March 24, 2025 – On March 21, the Financial Crimes Enforcement Network (FinCEN) adopted an interim rule eliminating the beneficial ownership information (BOI) reporting requirements under the Corporate Transparency Act (CTA) for all domestic reporting companies (entities that are created or formed in the U.S.), no matter if their beneficial owners are U.S. or non-U.S. persons. Domestic reporting companies that have previously filed under the CTA are not required to make any corrections to previously filed reports.

Foreign reporting companies (entities that are created or formed outside the U.S. but are registered to do business in any U.S. state or territory) are still required to file under the CTA. The interim rule does exempt foreign reporting companies from having to report the BOI for any U.S. persons who are beneficial owners. It also exempts U.S. persons that are beneficial owners of a foreign reporting company from having to provide any BOI to such foreign reporting company for purposes of filing under the CTA.

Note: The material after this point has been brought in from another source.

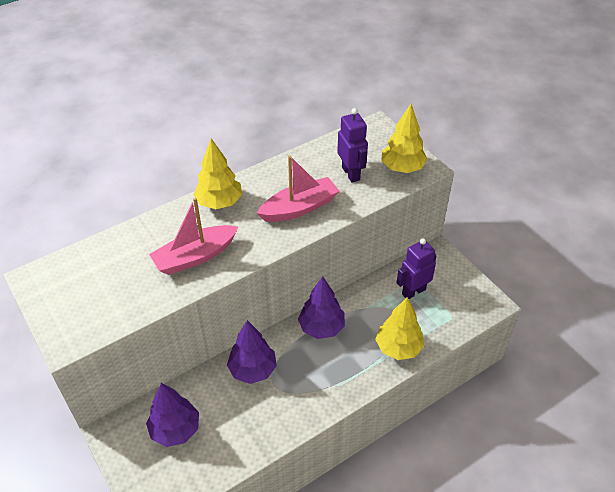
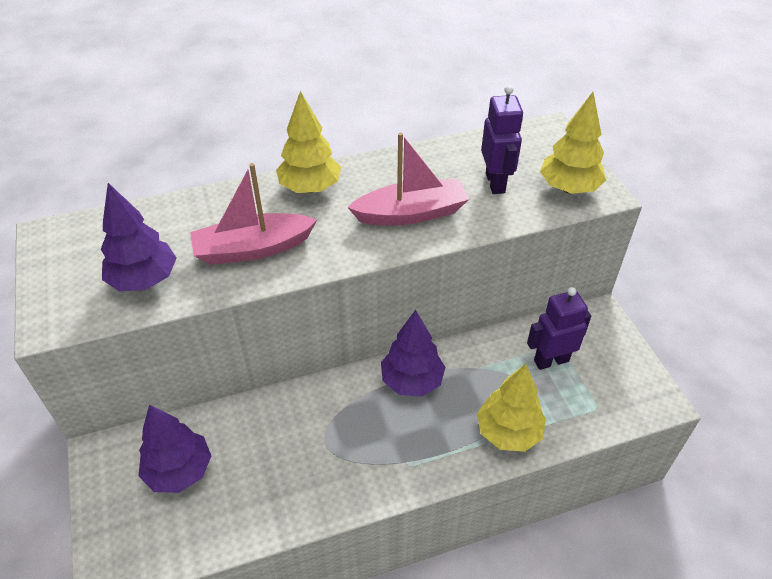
camera: 15 degrees right, 0 degrees up
(252, 370) = (304, 416): purple tree -> purple tree (144, 280)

The interim rule gives foreign reporting companies an additional 30 days from March 21 to file or correct their previous CTA filings or 30 days after their registration to do business in the U.S. (whichever comes later).

FinCEN has also revised the reporting requirements relating to foreign pooled investment vehicles whereby such vehicles must report the BOI of an individual who exercises substantial authority over the entity if that individual is not a U.S. person.

FinCEN is accepting comments from the public on this interim final rule and intends to issue a final rule later this year.

Hughes Hubbard was counsel of record in NSBU v. Yellen, the first suit successfully challenging the constitutionality of the CTA, brought in Alabama federal district court in November 2022, which resulted in summary judgment against the U.S. government in March 2024. It is currently on appeal in the Eleventh Circuit. Supplemental briefing before the appeals court regarding whether the case is moot because of the interim rule has been scheduled.